The data
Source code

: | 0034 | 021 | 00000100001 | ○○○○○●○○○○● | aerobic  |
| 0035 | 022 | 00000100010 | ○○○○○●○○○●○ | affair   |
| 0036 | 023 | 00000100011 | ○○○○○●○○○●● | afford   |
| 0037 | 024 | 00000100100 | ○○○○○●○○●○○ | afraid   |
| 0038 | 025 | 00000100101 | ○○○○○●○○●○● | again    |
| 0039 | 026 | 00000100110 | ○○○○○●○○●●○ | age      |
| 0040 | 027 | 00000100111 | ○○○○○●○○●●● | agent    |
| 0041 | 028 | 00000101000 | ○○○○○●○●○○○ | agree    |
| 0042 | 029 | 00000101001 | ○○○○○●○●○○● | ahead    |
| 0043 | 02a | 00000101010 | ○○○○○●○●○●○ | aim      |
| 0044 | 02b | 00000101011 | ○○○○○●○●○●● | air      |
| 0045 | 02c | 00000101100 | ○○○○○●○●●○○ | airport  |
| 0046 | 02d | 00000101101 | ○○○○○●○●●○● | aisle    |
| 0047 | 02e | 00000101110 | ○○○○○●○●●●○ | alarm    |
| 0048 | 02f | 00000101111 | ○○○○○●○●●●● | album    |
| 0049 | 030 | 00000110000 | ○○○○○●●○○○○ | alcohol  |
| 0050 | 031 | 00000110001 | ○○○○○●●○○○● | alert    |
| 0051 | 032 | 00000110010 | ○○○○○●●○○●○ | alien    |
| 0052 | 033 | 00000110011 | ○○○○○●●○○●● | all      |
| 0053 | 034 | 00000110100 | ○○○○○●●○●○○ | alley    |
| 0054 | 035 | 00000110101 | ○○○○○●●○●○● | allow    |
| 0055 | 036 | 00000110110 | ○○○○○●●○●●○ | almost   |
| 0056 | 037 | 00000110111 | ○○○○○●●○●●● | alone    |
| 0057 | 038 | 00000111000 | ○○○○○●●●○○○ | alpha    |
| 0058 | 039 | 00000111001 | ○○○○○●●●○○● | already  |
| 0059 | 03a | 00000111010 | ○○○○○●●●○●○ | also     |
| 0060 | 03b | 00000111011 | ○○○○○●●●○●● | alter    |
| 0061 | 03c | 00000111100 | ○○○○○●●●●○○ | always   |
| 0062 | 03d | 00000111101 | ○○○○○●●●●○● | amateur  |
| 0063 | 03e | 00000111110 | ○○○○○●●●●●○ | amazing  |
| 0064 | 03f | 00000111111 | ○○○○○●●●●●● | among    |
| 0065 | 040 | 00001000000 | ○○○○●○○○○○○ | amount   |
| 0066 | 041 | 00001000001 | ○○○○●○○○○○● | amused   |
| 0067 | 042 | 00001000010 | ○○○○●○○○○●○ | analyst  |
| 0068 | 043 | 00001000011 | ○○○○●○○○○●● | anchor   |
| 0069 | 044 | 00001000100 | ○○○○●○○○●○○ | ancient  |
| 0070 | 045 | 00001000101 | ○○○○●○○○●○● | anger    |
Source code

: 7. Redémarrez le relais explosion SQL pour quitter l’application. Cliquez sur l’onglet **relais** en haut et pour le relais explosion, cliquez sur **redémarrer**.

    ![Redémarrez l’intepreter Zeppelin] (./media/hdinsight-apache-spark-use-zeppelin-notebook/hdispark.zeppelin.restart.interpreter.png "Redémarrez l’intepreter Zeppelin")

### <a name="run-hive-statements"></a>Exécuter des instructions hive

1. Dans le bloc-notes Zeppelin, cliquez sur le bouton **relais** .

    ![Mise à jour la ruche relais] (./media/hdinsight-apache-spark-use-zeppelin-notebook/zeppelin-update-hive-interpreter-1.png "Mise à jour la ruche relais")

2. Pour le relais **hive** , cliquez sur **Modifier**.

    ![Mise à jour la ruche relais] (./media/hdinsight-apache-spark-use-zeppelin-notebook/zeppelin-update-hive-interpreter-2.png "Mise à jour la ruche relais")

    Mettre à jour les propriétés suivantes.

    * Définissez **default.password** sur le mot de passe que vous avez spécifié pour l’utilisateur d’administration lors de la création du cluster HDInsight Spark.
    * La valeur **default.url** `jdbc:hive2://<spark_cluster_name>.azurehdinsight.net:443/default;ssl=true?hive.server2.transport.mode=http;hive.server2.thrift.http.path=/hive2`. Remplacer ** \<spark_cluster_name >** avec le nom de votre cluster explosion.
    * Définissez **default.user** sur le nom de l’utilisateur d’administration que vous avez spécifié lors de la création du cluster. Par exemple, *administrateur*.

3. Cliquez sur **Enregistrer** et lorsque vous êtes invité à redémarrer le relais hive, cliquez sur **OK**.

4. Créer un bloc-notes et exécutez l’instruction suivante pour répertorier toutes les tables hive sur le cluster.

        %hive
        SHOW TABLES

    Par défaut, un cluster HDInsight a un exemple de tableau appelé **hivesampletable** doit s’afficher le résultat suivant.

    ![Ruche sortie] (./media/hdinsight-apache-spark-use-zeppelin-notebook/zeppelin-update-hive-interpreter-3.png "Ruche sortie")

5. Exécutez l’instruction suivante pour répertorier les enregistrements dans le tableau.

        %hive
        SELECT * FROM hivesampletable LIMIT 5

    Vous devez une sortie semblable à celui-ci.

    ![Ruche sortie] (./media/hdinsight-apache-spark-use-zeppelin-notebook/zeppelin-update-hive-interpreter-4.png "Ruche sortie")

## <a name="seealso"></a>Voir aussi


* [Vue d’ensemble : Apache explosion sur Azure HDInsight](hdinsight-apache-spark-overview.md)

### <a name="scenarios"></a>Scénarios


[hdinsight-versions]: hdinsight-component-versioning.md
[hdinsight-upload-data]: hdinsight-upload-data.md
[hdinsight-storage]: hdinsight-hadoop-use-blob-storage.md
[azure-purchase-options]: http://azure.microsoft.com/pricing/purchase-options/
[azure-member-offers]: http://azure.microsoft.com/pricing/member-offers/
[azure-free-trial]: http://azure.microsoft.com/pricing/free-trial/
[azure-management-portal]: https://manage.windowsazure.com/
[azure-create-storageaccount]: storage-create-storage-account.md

Instruction
Can you select every line of the records that contains the string "microsoft", treating uppercase and lowercase letters as different?

Response
[azure-purchase-options]: http://azure.microsoft.com/pricing/purchase-options/
[azure-member-offers]: http://azure.microsoft.com/pricing/member-offers/
[azure-free-trial]: http://azure.microsoft.com/pricing/free-trial/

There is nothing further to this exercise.